Other clinical priority patients are caught up in this too, such as those who need to be followed-up regularly for a chronic condition, for whom there are no official targets. For instance, patients with wet AMD need to be followed-up every month for an acuity test and/or intraocular injection, and if competing priorities cause delays then these patients are at avoidable risk of going blind. Sadly this was not uncommon even before covid and we should avoid making matters worse.
Suggested action
The NHS has always put clinical priorities ahead of waiting time targets, and there is no reason to do differently now. So here are four suggestions for minimising the immediate risks and then restoring short waits safely.
First we need to prioritise the route to diagnosis, by splitting the referral-to-treatment waiting time target into two parts – referral-to-decision, and decision-to-treatment – and reducing the referral-to-decision waiting times first. That would put decision-to-treatment waiting times at a disadvantage, but at least that stage of the waiting list contains patients with diagnoses, so we can understand and manage these risks. Delaying these patients who are known to be ‘routine’ would be better than the situation we have now: an RTT waiting list peppered with risks that we don’t understand because undiagnosed patients are waiting far too long.

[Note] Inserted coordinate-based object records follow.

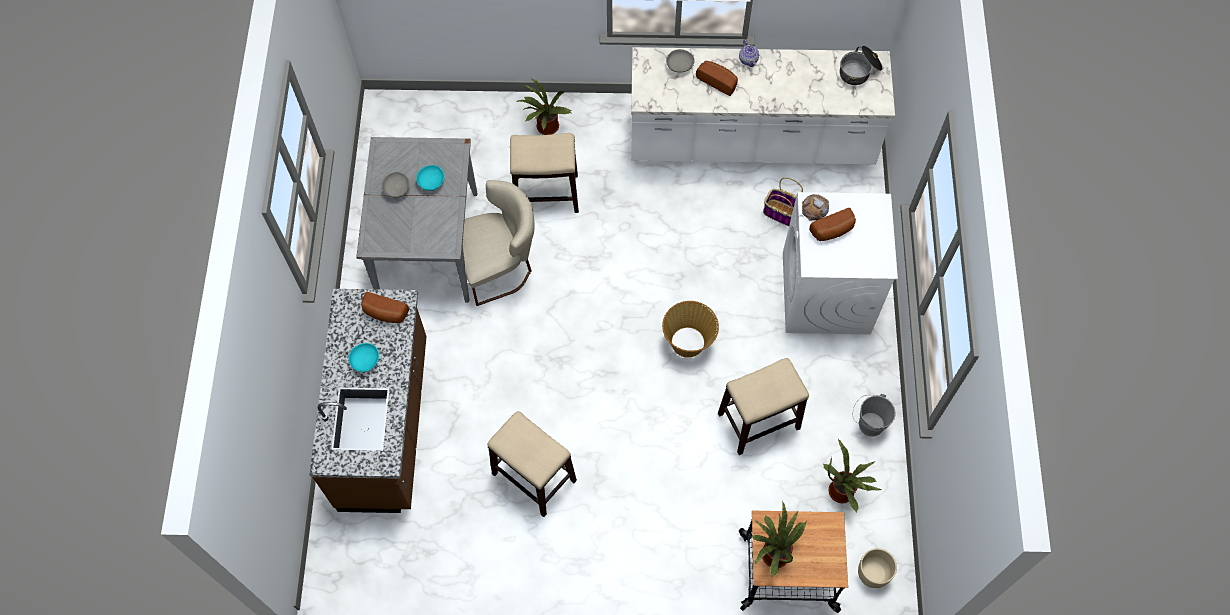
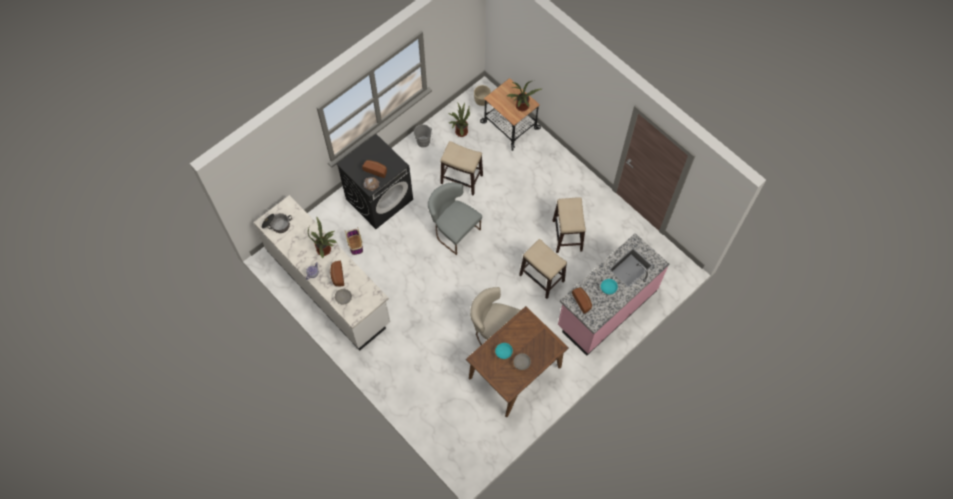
camera: 135 degrees left, 0 degrees up
(386, 424) = (606, 308): brown counter -> pink counter
(428, 244) = (514, 373): grey dining table -> brown dining table
(546, 128) = (405, 380): potted plant -> potted plant (325, 249)
(546, 194) = (440, 347): stool -> stool (542, 278)
(688, 342) = (453, 230): basket -> grey chair
(826, 294) = (379, 199): white washing machine -> black washing machine

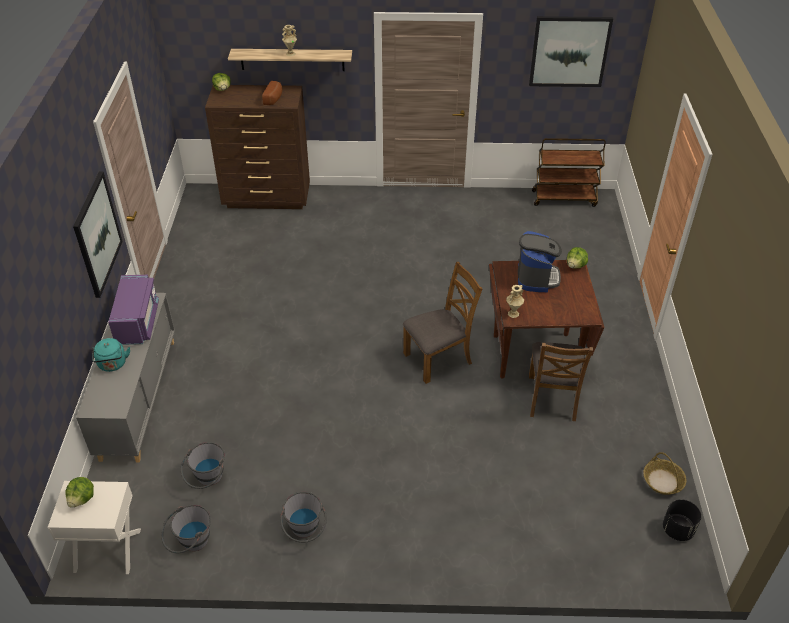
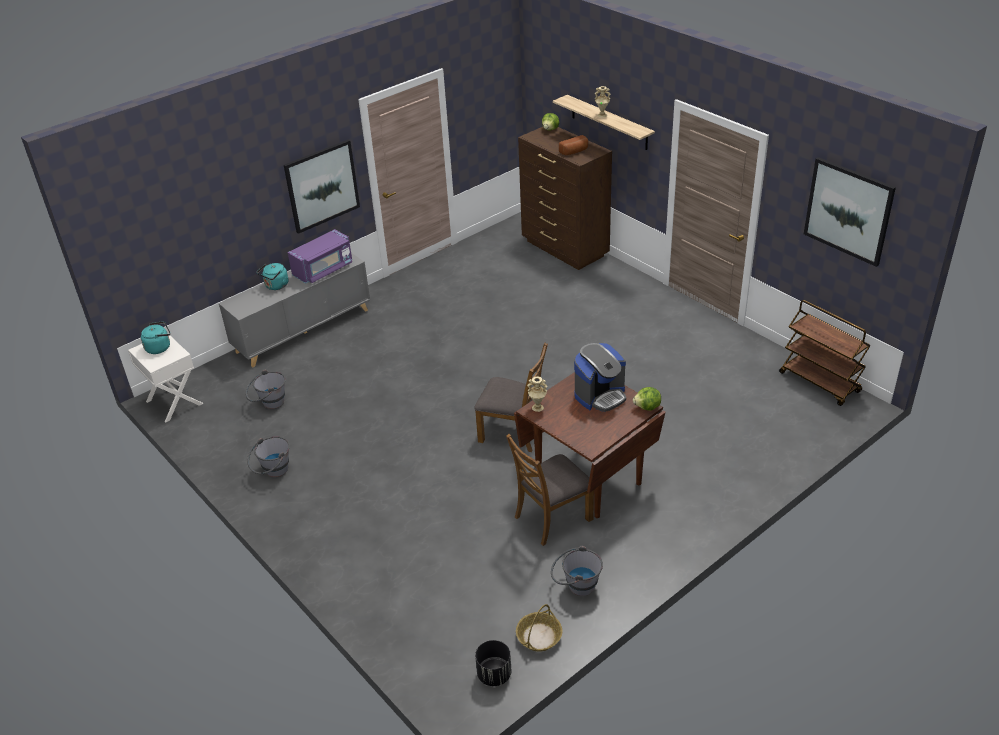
camera: 50 degrees right, 5 degrees down
(82, 499) = (160, 347): lettuce -> turquoise kettle
(190, 543) = (212, 430): grey bucket -> grey bucket (576, 585)

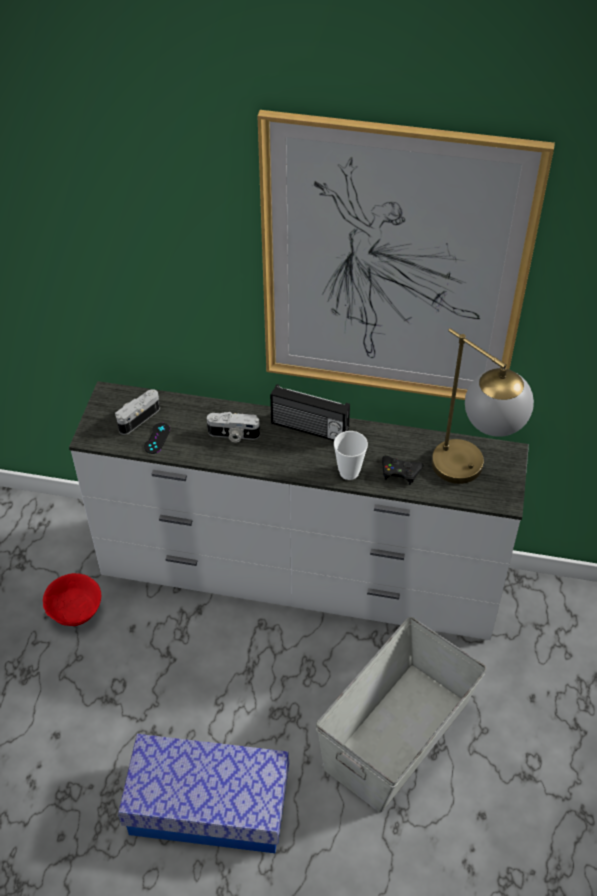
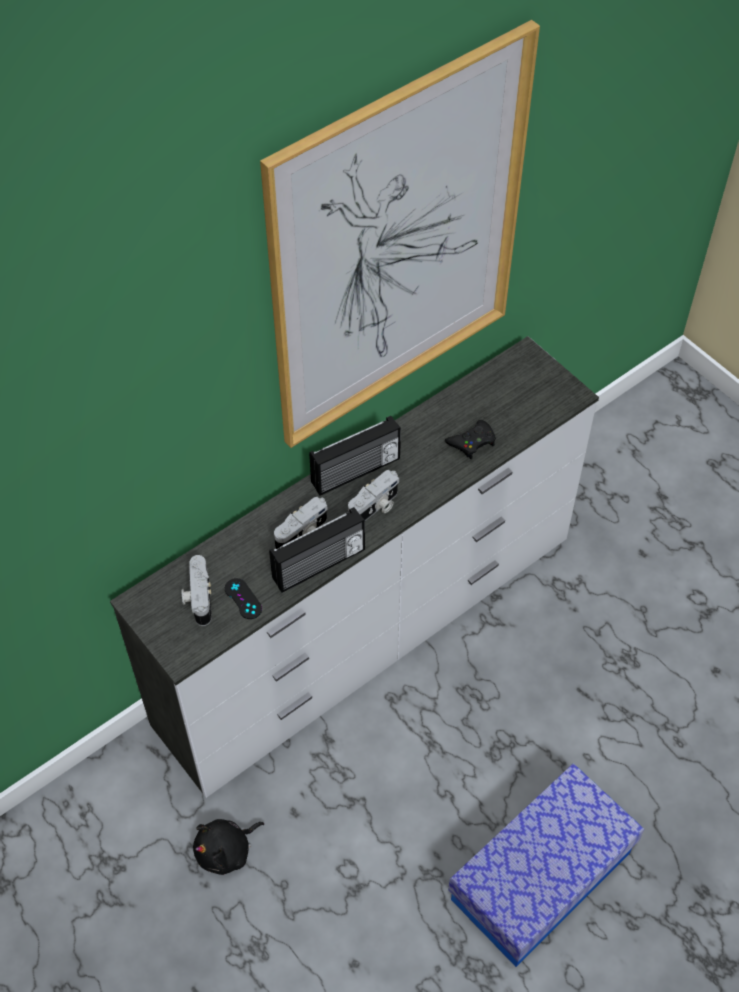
camera: 50 degrees left, 5 degrees up
(76, 611) = (226, 851): red bowl -> black plush toy
(218, 458) = (320, 566): none -> radio
(291, 456) = (375, 507): none -> camera
(349, 472) = (436, 478): cup -> none
(398, 735) = (596, 675): grey storage box -> none
(472, 474) = (523, 396): table lamp -> none

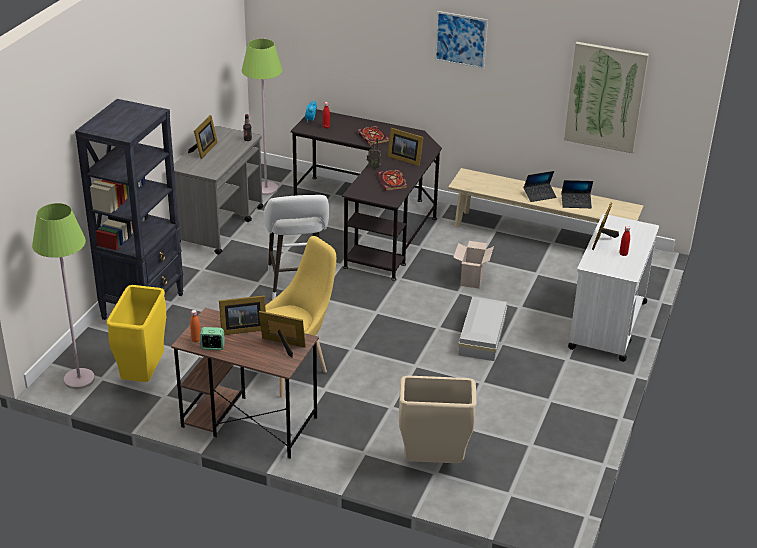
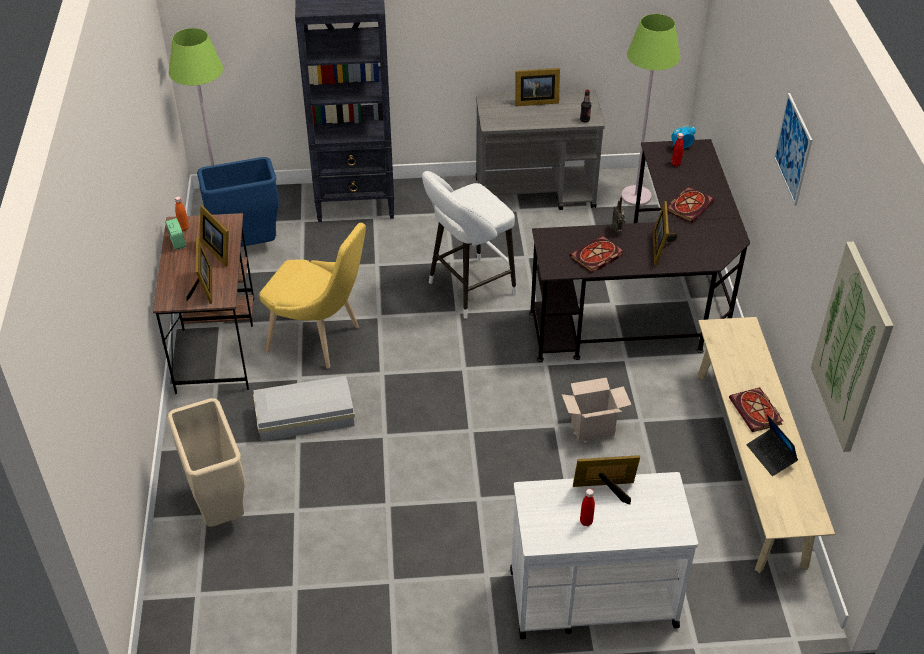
camera: 65 degrees right, 10 degrees up
(144, 376) = (248, 248): yellow trash can -> blue trash can
(483, 335) = (482, 477): white storage box -> white storage box (306, 417)
(539, 195) = (757, 412): laptop -> book

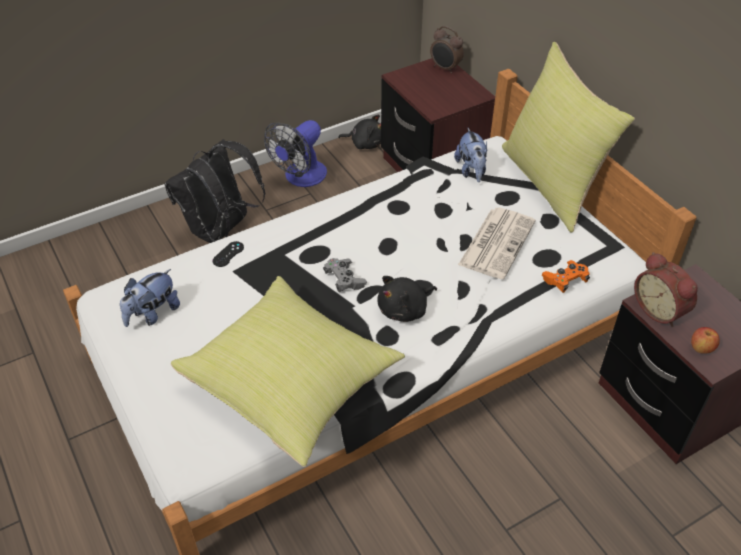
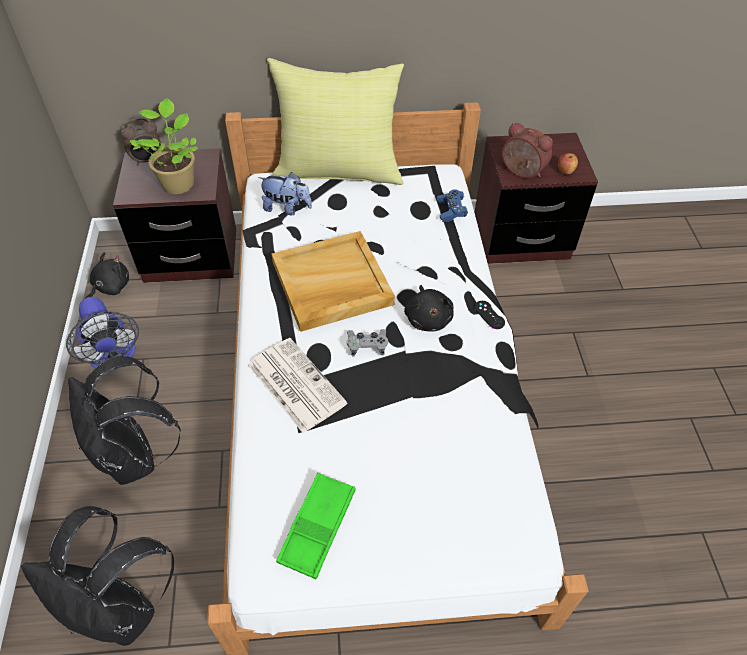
camera: 65 degrees left, 5 degrees up
(102, 281) = (122, 609): none -> black backpack
(152, 314) = (317, 527): plush toy -> green tray
(228, 254) = (271, 428): black game controller -> black game controller (489, 315)
(292, 384) = (474, 432): yellow pillow -> none
(397, 230) = (331, 284): none -> beige tray
(434, 94) = (178, 182): none -> potted plant
(497, 242) = (388, 228): newspaper -> newspaper (295, 384)
(565, 281) = (451, 211): orange game controller -> blue game controller
(660, 309) = (521, 172): alarm clock -> alarm clock turned 135 degrees counterclockwise

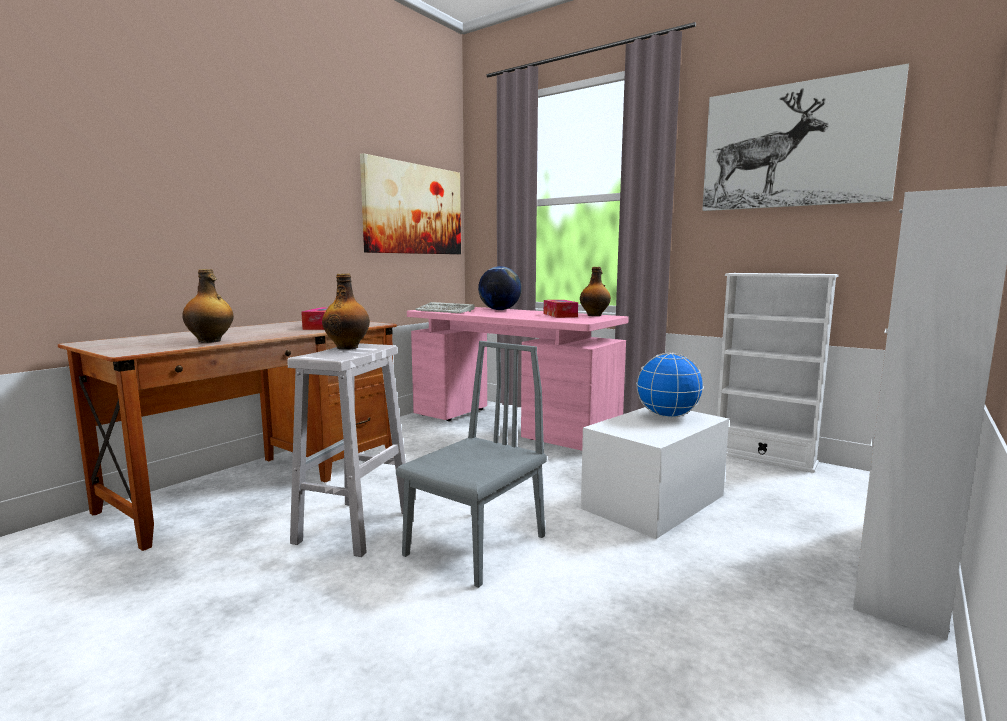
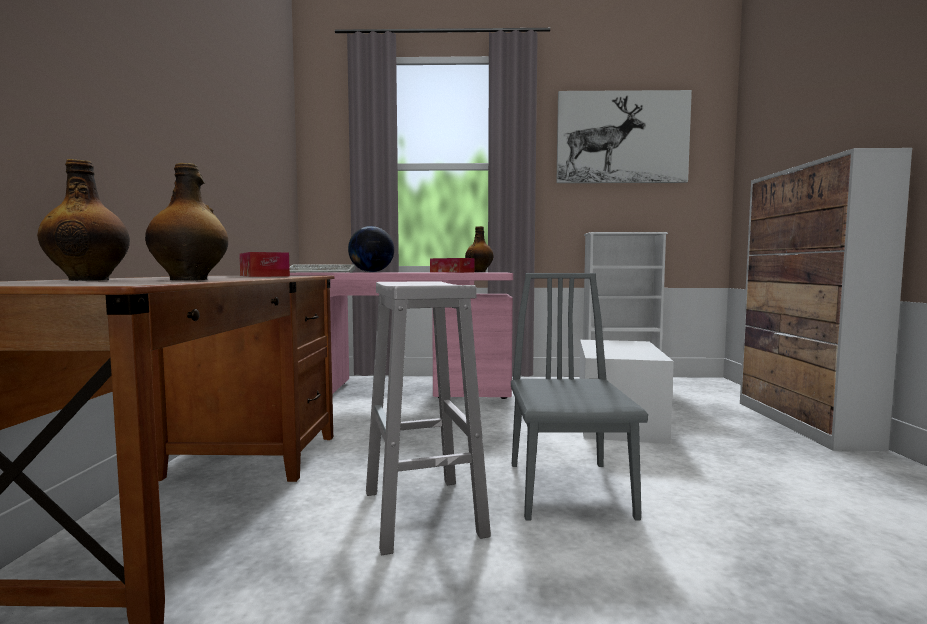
camera: 35 degrees left, 5 degrees down
(348, 347) = (403, 282): bottle -> bottle (89, 280)
(413, 209) = (266, 157): picture -> none
(667, 416) = (613, 344): globe -> none

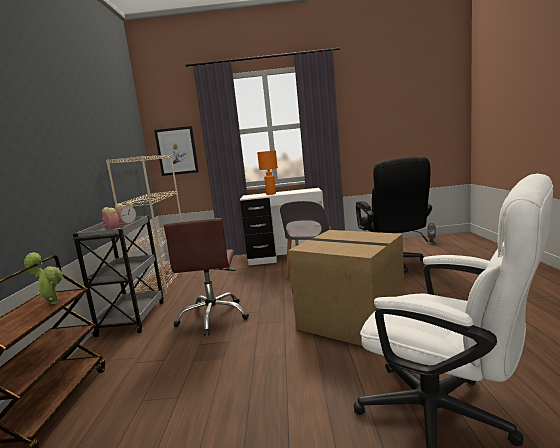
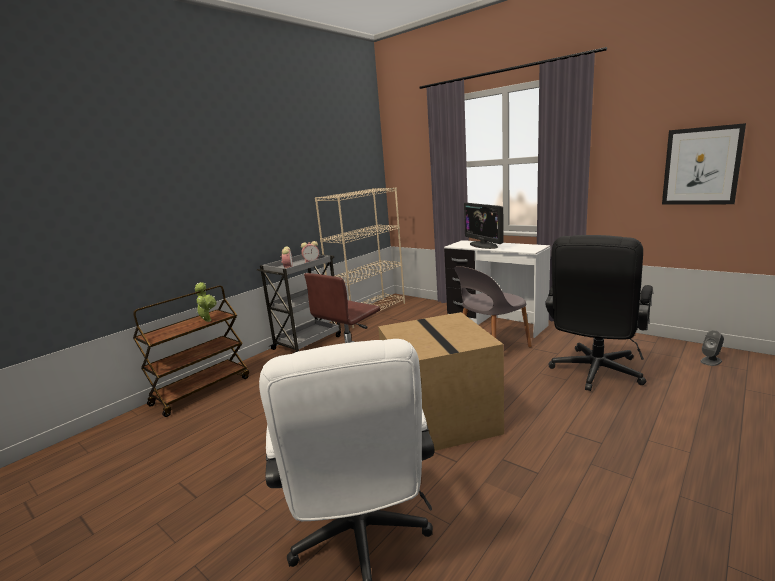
camera: 40 degrees right, 5 degrees up
(177, 151) = (410, 181): picture -> picture (701, 166)
(271, 194) = (483, 245): orange table lamp -> monitor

Second, clinical priorities need to become more visible. The work of the Royal Colleges has been very helpful in providing the first common standards; clinical urgency has not been applied or managed consistently in the past. Patients are at clinical risk if they are kept waiting longer than their clinical priority indicates, and the NHS should start to monitor statistics about these delayed urgent patients.
Third, follow-up patients are also clinical priority because they are time-limited, so statistics should be monitored on overdue follow-ups as well. (A follow-up that is not overdue is not a problem. And if a follow-up is not thought to be time-limited, then the next question is whether the patient needs to be followed-up at all.)
Those three suggestions could be implemented immediately and independently by any trust or system. The next is different and perhaps more contentious.
Fourth, in the longer term we need to keep up with elective demand and stop things from getting worse. Here the NHS (and indeed the government) has a choice. The traditional approach would be to spend an enormous amount of money on waiting list initiatives using extra-contractual sessions and hired capacity. That might be a better fit with NHS management culture, but I contend that it would be better value and more sustainable to expand baseline NHS capacity to (at a guess) 10-15 per cent above elective demand and then hold it there, steadily clearing the backlog until the natural growth in demand erodes the headroom over several years.
Let’s conclude by stepping back from the detail for a moment. I have spent most of my adult life working with the NHS and government to reduce long waits, as have many others both in and around the NHS. I never thought I would be calling for those efforts to be suspended. But this winter we have bigger risks to tackle. When urgent and undiagnosed patients are safe again, and when activity is ahead of elective demand so that waiting times are generally getting shorter rather than longer, then we can get back to restoring the safe, short waits that we all want to see everywhere.